═══ Extracted information ═══

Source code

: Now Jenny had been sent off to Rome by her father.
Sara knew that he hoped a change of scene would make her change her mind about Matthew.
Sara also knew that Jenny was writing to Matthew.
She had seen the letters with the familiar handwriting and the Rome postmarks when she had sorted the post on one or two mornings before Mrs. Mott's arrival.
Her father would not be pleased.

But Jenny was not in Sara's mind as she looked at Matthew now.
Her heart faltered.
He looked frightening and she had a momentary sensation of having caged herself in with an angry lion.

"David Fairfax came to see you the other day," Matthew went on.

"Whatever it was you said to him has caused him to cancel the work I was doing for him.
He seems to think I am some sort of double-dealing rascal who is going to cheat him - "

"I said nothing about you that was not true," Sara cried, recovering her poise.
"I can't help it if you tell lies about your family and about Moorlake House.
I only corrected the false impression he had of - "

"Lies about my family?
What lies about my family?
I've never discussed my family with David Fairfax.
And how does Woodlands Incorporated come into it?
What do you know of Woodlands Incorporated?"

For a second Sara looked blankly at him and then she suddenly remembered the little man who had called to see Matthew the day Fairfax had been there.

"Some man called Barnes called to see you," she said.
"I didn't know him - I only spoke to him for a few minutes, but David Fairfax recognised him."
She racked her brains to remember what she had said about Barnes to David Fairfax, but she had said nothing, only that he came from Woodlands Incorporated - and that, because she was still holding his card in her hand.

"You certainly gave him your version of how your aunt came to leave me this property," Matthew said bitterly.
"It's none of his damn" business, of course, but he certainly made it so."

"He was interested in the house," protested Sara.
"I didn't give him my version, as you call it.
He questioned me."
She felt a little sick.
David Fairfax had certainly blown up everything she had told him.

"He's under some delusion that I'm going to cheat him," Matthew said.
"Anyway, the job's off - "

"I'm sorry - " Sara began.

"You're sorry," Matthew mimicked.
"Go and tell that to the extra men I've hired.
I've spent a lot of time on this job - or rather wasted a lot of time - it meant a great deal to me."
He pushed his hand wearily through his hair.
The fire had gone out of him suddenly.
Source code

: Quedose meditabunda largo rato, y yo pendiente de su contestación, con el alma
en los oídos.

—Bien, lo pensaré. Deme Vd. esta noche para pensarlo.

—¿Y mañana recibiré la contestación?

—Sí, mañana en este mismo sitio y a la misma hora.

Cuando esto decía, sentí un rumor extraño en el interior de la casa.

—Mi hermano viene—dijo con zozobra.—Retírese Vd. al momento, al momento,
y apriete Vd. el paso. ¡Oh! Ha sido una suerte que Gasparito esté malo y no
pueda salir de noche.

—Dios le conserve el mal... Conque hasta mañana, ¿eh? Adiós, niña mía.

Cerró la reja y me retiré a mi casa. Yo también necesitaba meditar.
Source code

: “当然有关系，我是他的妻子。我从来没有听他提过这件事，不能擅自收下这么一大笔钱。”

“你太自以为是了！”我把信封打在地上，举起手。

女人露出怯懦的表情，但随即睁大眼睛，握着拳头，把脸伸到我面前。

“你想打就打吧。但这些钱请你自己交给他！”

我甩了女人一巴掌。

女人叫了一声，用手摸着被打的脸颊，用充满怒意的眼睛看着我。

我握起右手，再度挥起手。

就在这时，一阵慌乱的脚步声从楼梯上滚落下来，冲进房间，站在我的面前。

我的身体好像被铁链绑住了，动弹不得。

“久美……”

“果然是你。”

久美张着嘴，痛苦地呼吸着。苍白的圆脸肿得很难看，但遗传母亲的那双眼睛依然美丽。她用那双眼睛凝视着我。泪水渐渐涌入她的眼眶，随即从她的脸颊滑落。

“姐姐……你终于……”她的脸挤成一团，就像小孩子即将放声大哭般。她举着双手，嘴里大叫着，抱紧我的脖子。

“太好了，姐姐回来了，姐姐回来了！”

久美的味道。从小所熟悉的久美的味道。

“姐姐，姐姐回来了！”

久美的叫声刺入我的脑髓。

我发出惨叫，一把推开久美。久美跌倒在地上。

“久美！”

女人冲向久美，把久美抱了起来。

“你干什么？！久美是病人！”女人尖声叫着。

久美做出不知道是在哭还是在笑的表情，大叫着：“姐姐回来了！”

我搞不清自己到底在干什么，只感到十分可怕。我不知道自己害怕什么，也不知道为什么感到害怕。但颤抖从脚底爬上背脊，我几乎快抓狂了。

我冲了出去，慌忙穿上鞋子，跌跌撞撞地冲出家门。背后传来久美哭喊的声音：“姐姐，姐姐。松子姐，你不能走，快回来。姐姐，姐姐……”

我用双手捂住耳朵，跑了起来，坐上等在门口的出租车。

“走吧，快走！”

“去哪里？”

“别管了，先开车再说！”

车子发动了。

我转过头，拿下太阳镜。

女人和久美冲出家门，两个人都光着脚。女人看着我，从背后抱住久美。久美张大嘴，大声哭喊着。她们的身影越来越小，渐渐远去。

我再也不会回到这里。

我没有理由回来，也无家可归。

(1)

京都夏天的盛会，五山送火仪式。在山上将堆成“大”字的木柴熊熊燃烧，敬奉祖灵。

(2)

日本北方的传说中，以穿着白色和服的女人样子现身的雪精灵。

═══

## Assignment
Please reproduce the lines in each of the items above word for word.

## Expected answer
Source code

: Now Jenny had been sent off to Rome by her father.
Sara knew that he hoped a change of scene would make her change her mind about Matthew.
Sara also knew that Jenny was writing to Matthew.
She had seen the letters with the familiar handwriting and the Rome postmarks when she had sorted the post on one or two mornings before Mrs. Mott's arrival.
Her father would not be pleased.

But Jenny was not in Sara's mind as she looked at Matthew now.
Her heart faltered.
He looked frightening and she had a momentary sensation of having caged herself in with an angry lion.

"David Fairfax came to see you the other day," Matthew went on.

"Whatever it was you said to him has caused him to cancel the work I was doing for him.
He seems to think I am some sort of double-dealing rascal who is going to cheat him - "

"I said nothing about you that was not true," Sara cried, recovering her poise.
"I can't help it if you tell lies about your family and about Moorlake House.
I only corrected the false impression he had of - "

"Lies about my family?
What lies about my family?
I've never discussed my family with David Fairfax.
And how does Woodlands Incorporated come into it?
What do you know of Woodlands Incorporated?"

For a second Sara looked blankly at him and then she suddenly remembered the little man who had called to see Matthew the day Fairfax had been there.

"Some man called Barnes called to see you," she said.
"I didn't know him - I only spoke to him for a few minutes, but David Fairfax recognised him."
She racked her brains to remember what she had said about Barnes to David Fairfax, but she had said nothing, only that he came from Woodlands Incorporated - and that, because she was still holding his card in her hand.

"You certainly gave him your version of how your aunt came to leave me this property," Matthew said bitterly.
"It's none of his damn" business, of course, but he certainly made it so."

"He was interested in the house," protested Sara.
"I didn't give him my version, as you call it.
He questioned me."
She felt a little sick.
David Fairfax had certainly blown up everything she had told him.

"He's under some delusion that I'm going to cheat him," Matthew said.
"Anyway, the job's off - "

"I'm sorry - " Sara began.

"You're sorry," Matthew mimicked.
"Go and tell that to the extra men I've hired.
I've spent a lot of time on this job - or rather wasted a lot of time - it meant a great deal to me."
He pushed his hand wearily through his hair.
The fire had gone out of him suddenly.
Source code

: Quedose meditabunda largo rato, y yo pendiente de su contestación, con el alma
en los oídos.

—Bien, lo pensaré. Deme Vd. esta noche para pensarlo.

—¿Y mañana recibiré la contestación?

—Sí, mañana en este mismo sitio y a la misma hora.

Cuando esto decía, sentí un rumor extraño en el interior de la casa.

—Mi hermano viene—dijo con zozobra.—Retírese Vd. al momento, al momento,
y apriete Vd. el paso. ¡Oh! Ha sido una suerte que Gasparito esté malo y no
pueda salir de noche.

—Dios le conserve el mal... Conque hasta mañana, ¿eh? Adiós, niña mía.

Cerró la reja y me retiré a mi casa. Yo también necesitaba meditar.
Source code

: “当然有关系，我是他的妻子。我从来没有听他提过这件事，不能擅自收下这么一大笔钱。”

“你太自以为是了！”我把信封打在地上，举起手。

女人露出怯懦的表情，但随即睁大眼睛，握着拳头，把脸伸到我面前。

“你想打就打吧。但这些钱请你自己交给他！”

我甩了女人一巴掌。

女人叫了一声，用手摸着被打的脸颊，用充满怒意的眼睛看着我。

我握起右手，再度挥起手。

就在这时，一阵慌乱的脚步声从楼梯上滚落下来，冲进房间，站在我的面前。

我的身体好像被铁链绑住了，动弹不得。

“久美……”

“果然是你。”

久美张着嘴，痛苦地呼吸着。苍白的圆脸肿得很难看，但遗传母亲的那双眼睛依然美丽。她用那双眼睛凝视着我。泪水渐渐涌入她的眼眶，随即从她的脸颊滑落。

“姐姐……你终于……”她的脸挤成一团，就像小孩子即将放声大哭般。她举着双手，嘴里大叫着，抱紧我的脖子。

“太好了，姐姐回来了，姐姐回来了！”

久美的味道。从小所熟悉的久美的味道。

“姐姐，姐姐回来了！”

久美的叫声刺入我的脑髓。

我发出惨叫，一把推开久美。久美跌倒在地上。

“久美！”

女人冲向久美，把久美抱了起来。

“你干什么？！久美是病人！”女人尖声叫着。

久美做出不知道是在哭还是在笑的表情，大叫着：“姐姐回来了！”

我搞不清自己到底在干什么，只感到十分可怕。我不知道自己害怕什么，也不知道为什么感到害怕。但颤抖从脚底爬上背脊，我几乎快抓狂了。

我冲了出去，慌忙穿上鞋子，跌跌撞撞地冲出家门。背后传来久美哭喊的声音：“姐姐，姐姐。松子姐，你不能走，快回来。姐姐，姐姐……”

我用双手捂住耳朵，跑了起来，坐上等在门口的出租车。

“走吧，快走！”

“去哪里？”

“别管了，先开车再说！”

车子发动了。

我转过头，拿下太阳镜。

女人和久美冲出家门，两个人都光着脚。女人看着我，从背后抱住久美。久美张大嘴，大声哭喊着。她们的身影越来越小，渐渐远去。

我再也不会回到这里。

我没有理由回来，也无家可归。

(1)

京都夏天的盛会，五山送火仪式。在山上将堆成“大”字的木柴熊熊燃烧，敬奉祖灵。

(2)

日本北方的传说中，以穿着白色和服的女人样子现身的雪精灵。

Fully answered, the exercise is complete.